----- Source material

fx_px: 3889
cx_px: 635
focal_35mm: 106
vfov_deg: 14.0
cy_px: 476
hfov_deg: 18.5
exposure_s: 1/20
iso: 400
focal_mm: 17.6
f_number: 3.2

----------
----- Source material

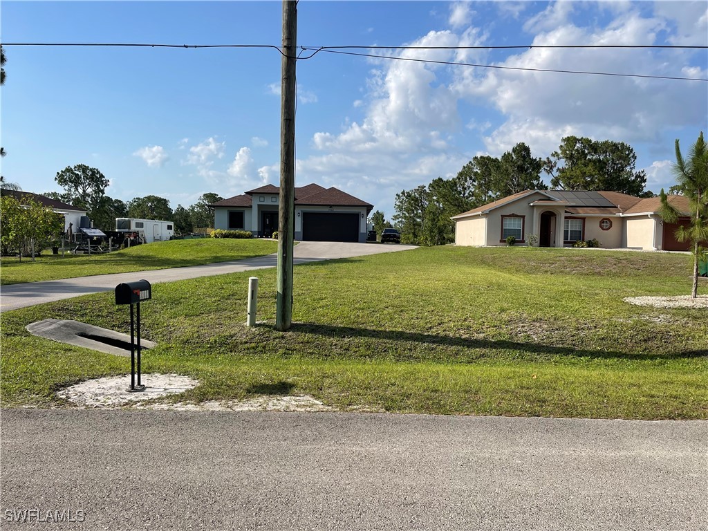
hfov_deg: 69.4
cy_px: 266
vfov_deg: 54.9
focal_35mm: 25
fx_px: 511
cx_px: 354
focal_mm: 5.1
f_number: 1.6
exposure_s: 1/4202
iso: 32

----------

(Problem to solve)
Please write out, exactly as they appear above, only the lines in the stretch from the line with "fx_px: 3889" through the line with "f_number: 3.2".

(Task result)
fx_px: 3889
cx_px: 635
focal_35mm: 106
vfov_deg: 14.0
cy_px: 476
hfov_deg: 18.5
exposure_s: 1/20
iso: 400
focal_mm: 17.6
f_number: 3.2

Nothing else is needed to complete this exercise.